Schuldenbremse wie in der Schweiz

Polen, das als erstes EU-Land die nach Schweizer Vorbild entwickelte Schuldenbremse in seiner Verfassung verankert hat, muss diese jetzt lockern, wie der Premier im Parlament bekannt gab:

Das Haushaltsdefizit wird um 16 Milliarden Zloty - umgerechnet fünf Milliarden Franken – aufgestockt. Damit übersteigt die Verschuldung den verfassungsrechtlich zulässigen Wert von 50 Prozent der gesamten Wirtschaftsleistung. Das Aussetzen der Schuldenbremse sei unentbehrlich, sagte Tusk. Wachstumsimpulse kämen jetzt vor Sparmassnahmen.

Diese Haltung hält der Warschauer Ökonom Bohdan Wyznikiewicz für gefährlich. Die Staatsausgaben in Polen seien zu hoch, speziell mit Blick auf die Einnahmen. Denn aufgrund der stockenden Wirtschaft seien die Steuereinkünfte massiv eingebrochen.

Sozialleistungen kürzen?

Wyznikiewicz sieht deshalb vor allem Handlungsbedarf bei den Sozialleistungen. Speziell die komfortablen Bedingungen für Frührentner und die Zuschüsse bei den Gesundheitskosten müssten dringend reduziert werden.

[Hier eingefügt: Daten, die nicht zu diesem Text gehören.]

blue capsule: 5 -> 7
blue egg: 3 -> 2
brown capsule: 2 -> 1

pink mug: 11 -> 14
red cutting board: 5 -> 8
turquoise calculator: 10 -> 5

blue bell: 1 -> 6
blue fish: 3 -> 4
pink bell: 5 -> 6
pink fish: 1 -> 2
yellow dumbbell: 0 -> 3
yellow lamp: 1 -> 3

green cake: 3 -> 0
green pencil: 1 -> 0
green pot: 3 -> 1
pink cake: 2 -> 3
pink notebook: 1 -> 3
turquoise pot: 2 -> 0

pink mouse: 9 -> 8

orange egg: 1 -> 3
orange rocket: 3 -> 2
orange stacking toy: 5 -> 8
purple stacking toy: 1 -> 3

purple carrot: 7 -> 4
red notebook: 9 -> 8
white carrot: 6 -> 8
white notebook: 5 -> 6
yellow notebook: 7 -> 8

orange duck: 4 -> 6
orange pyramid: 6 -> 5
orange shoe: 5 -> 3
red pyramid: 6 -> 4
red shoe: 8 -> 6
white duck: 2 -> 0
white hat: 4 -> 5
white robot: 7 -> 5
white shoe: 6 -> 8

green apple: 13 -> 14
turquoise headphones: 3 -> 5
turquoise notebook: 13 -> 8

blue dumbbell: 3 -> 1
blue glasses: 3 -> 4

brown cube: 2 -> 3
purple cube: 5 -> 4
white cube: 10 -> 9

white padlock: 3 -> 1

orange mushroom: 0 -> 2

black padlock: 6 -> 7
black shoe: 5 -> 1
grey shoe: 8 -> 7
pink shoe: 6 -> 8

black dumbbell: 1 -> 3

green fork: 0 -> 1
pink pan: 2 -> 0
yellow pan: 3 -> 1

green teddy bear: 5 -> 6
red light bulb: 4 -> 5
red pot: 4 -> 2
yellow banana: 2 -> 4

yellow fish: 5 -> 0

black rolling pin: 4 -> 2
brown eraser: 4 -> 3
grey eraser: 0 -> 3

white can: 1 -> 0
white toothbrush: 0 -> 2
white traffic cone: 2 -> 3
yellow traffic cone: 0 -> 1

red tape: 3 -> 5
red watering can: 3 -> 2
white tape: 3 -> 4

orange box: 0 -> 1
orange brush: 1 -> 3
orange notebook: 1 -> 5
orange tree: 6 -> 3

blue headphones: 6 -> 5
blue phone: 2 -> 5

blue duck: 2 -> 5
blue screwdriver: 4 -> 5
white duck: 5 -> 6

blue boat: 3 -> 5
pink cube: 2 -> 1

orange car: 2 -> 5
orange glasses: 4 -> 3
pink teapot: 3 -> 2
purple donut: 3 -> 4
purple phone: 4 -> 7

Wyznikiewiczs Ökonomen-Kollege Cesary Kowanda sieht bei der Bürokratie weiteren Handlungsbedarf. So sei etwa der polnische Arbeitsmarkt extrem reguliert, was die Risikobereitschaft der Firmen hemme.

Die Folge dieser Übervorsicht: Die ohnehin schon hohe Arbeitslosigkeit von 13 Prozent steigt wieder, der Konsum – die treibende Kraft des Wachstums der letzten Jahre – bricht ein.

Keine mutigen Vorstösse mehr zu erwarten

Sowohl Wysnikiewicz wie Kowanda meinen, Tusk habe den Moment verpasst, um mit einschneidenden Reformen die Wettbewerbsfähigkeit des Landes zu stärken. Dass er die Gelegenheit nicht nutzte, als er noch fest im Sattel sass, verstehen die beiden Ökonomen nicht. Jetzt, unter dem Eindruck sinkender Umfragewerte, seien von ihm kaum noch mutige Vorstösse zu erwarten.